After upgrading to Fedora 22 (not yet released), when I plug in my USB headset audio is still routed to to the system mic and speakers. I have to manually switch from the gnome audio panel. On IRC it was suggested to report this upstream paolo@murdock ~/dcv $ pulseaudio --version pulseaudio 6.0 paolo@murdock ~/dcv $ rpm -qa | grep pulseaudio pulseaudio-libs-glib2-6.0-2.fc22.x86_64 pulseaudio-utils-6.0-2.fc22.x86_64 pulseaudio-module-x11-6.0-2.fc22.x86_64 pulseaudio-6.0-2.fc22.x86_64 pulseaudio-libs-devel-6.0-2.fc22.x86_64 alsa-plugins-pulseaudio-1.0.29-1.fc22.x86_64 pulseaudio-libs-6.0-2.fc22.i686 pulseaudio-module-bluetooth-6.0-2.fc22.x86_64 pulseaudio-libs-6.0-2.fc22.x86_64 pulseaudio-gdm-hooks-6.0-2.fc22.x86_64 paolo@murdock ~/dcv $
One thing I noticed is that the module-switch-on-connect is not loaded even if it is present on the system paolo@murdock ~/dcv $ lsof -p 1947 | grep switch lsof: WARNING: can't stat() fuse.gvfsd-fuse file system /run/user/42/gvfs Output information may be incomplete. pulseaudi 1947 paolo mem REG 8,18 15112 1854808 /usr/lib64/pulse-6.0/modules/module-switch-on-port-available.so
Being present on the system isn't enough for a module to get loaded. module-switch-on-connect is not loaded by default. Maybe you had the module enabled in /etc/pulse/default.pa before the upgrade, and the upgrade overwrote that file?
(In reply to Tanu Kaskinen from comment #2) > Being present on the system isn't enough for a module to get loaded. > module-switch-on-connect is not loaded by default. Maybe you had the module > enabled in /etc/pulse/default.pa before the upgrade, and the upgrade > overwrote that file? Could be, but for sure I did not change it manually in the past... Any reason why that is not part of the default? Anyway I'll try and see if that fixes the problem
(In reply to Paolo Borelli from comment #3) > Any reason why that is not part of the default? I think the reason is that there are important use cases where it's not appropriate to switch to a new device when it appears. I don't remember what those use cases are more specifically.
(In reply to Tanu Kaskinen from comment #4) > I think the reason is that there are important use cases where it's not > appropriate to switch to a new device when it appears. I don't remember what > those use cases are more specifically. Well, pluggin in a usb headset and expecting it to work seems an important use case and something that used to work without fiddling with etc files...
On my f22 box, /etc/pulse/default.pa contains: ### Should be after module-*-restore but before module-*-detect load-module module-switch-on-port-available
module-switch-on-port-available is different from module-switch-on-connect. module-switch-on-port-available doesn't move streams between devices, it only controls which port is active on a sink or source that has multiple ports.

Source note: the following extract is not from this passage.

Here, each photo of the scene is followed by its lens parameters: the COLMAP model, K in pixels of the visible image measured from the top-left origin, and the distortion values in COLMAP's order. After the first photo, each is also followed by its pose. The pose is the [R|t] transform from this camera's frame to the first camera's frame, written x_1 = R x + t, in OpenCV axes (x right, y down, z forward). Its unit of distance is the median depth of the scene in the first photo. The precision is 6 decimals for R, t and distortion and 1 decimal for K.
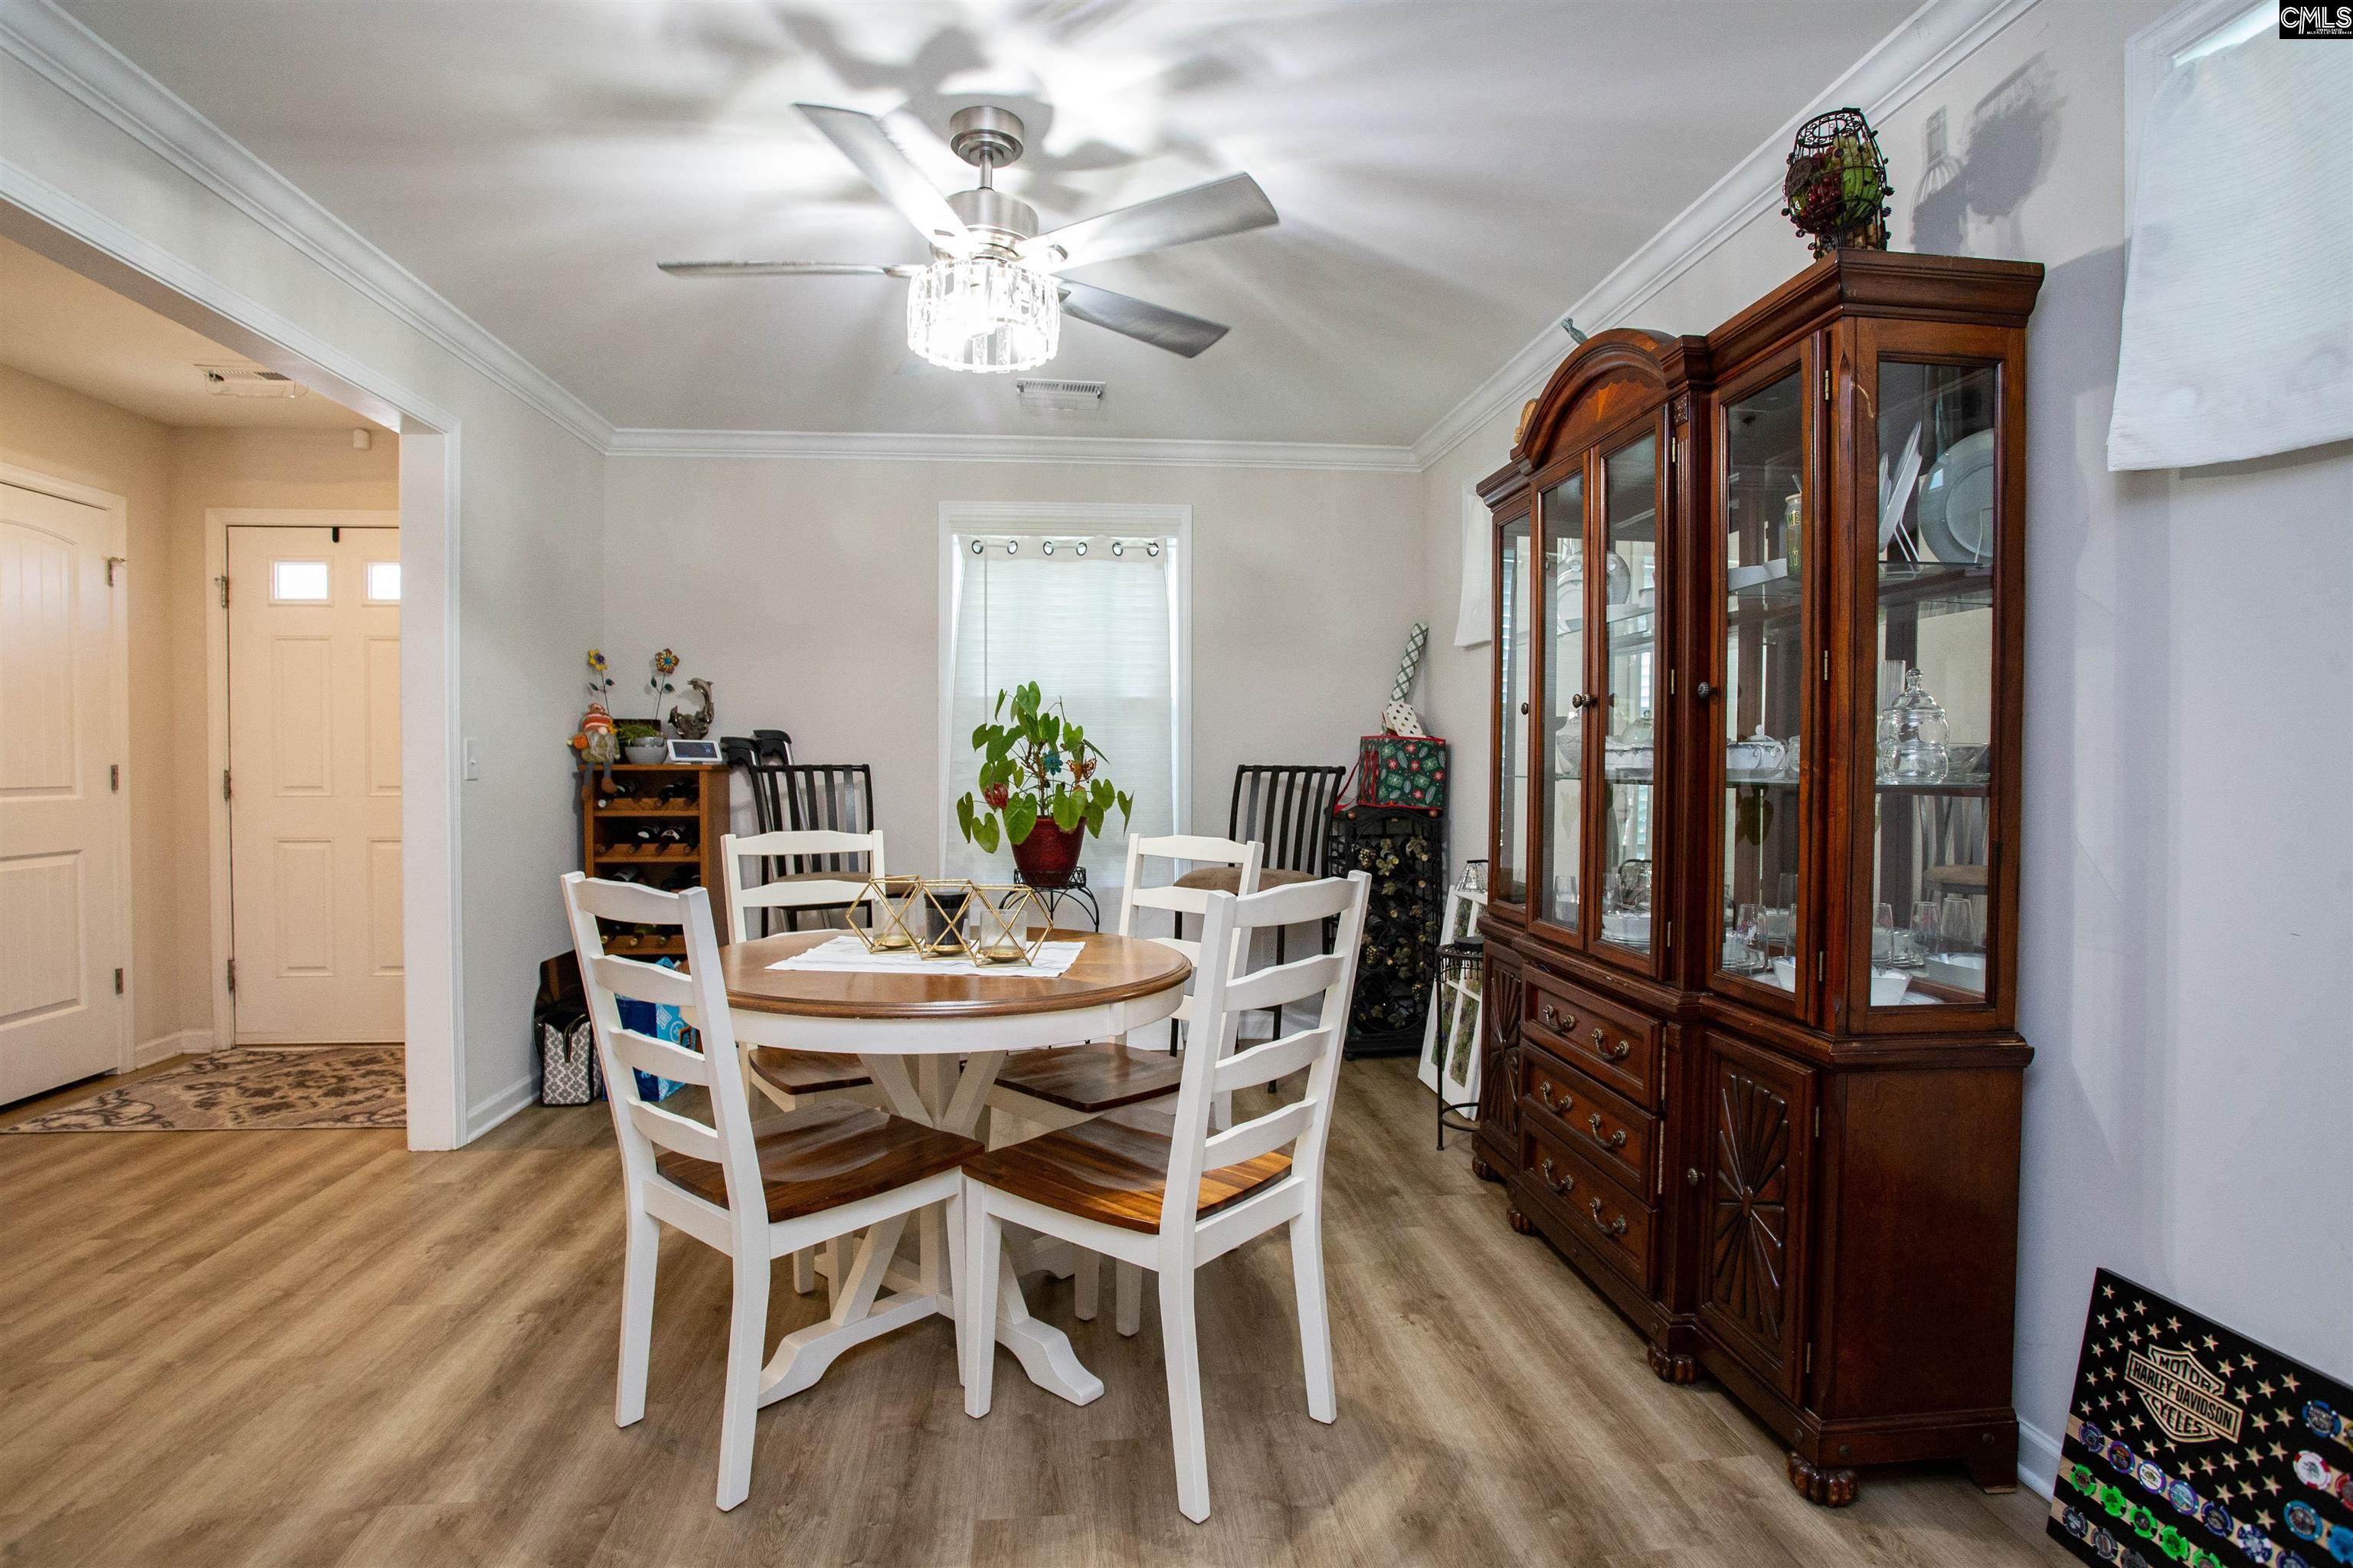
lens RADIAL K [[1167.4, 0, 1157.4], [0, 1167.4, 784.6], [0, 0, 1]] dist [-0.069974, 0.029897]
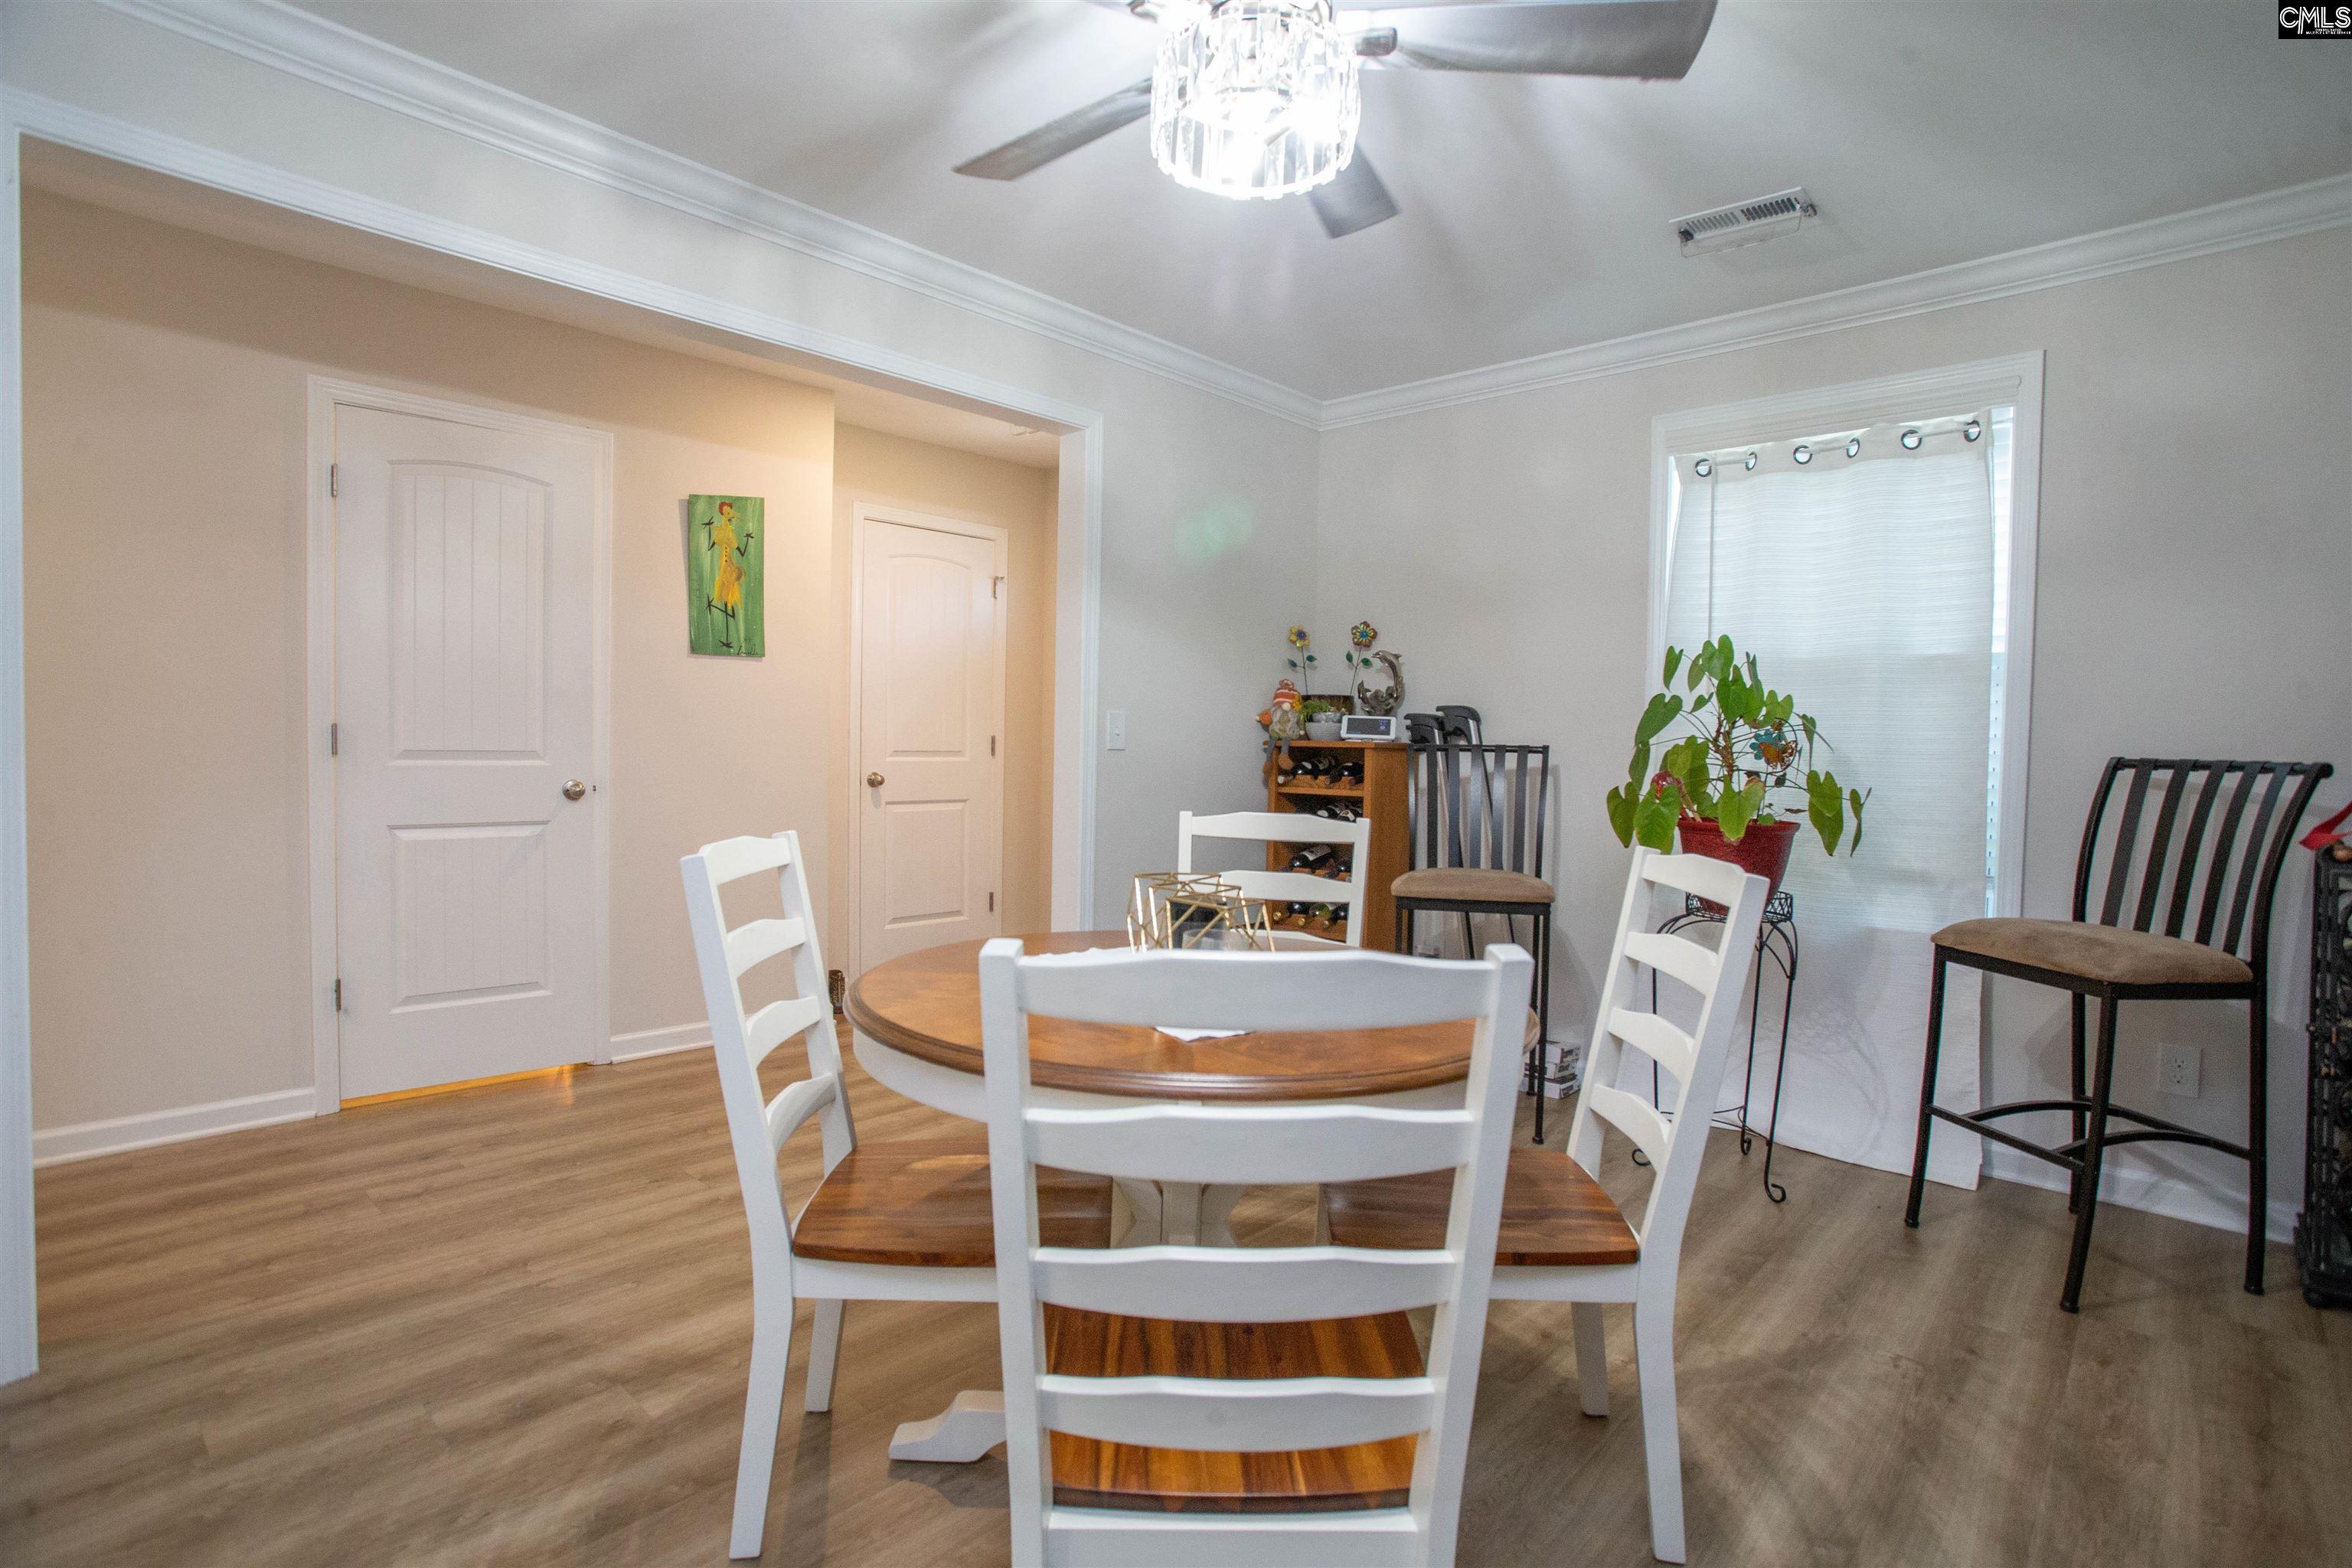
lens RADIAL K [[1142.1, 0, 1176.0], [0, 1142.1, 784.0], [0, 0, 1]] dist [-0.064925, 0.027891]
pose [[0.664586, 0.039885, -0.746147, 0.184379], [-0.035088, 0.999139, 0.022156, 0.001565], [0.746387, 0.011456, 0.665413, 0.254133]]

> > Well, pluggin in a usb headset and expecting it to work seems an important > use case and something that used to work without fiddling with etc files... you are assume that notebook has only one usb port , but most desktops have more than one usb port which allow usb webcam and usb headset plugged at the same time
To do this properly, pulseaudio should fingerprint each audio device and remember if a user switched to it in the past. Since many devices are hotplug devices (including HDMI monitors), this is more important than it used to be. Chrome OS had to recently implement this. Previously they had a stateless heuristic for choosing a device, but had to add persistence because of unpredictability of hotplug ordering and other issues. http://crbug.com/308143 for reference.
Oh, it looks like module-default-device-restore is supposed to do this, with fingerprinting even. Sorry for not seeing this. I guess that module is not working then?
module-default-device-restore is broken indeed. I hope it will be fixed in the upcoming release.
*** Bug 90870 has been marked as a duplicate of this bug. ***
I submitted a patch for fixing module-default-device-restore: https://patchwork.freedesktop.org/patch/164480/
The module-default-device-restore patch is now in master. PulseAudio 11.0 should remember your choice if you set a USB device as the default. Additionally, another patch has been applied earlier that makes USB device priority higher than built-in sound cards, so often you don't need any manual steps if you prefer to use a USB device. I'll close this bug now.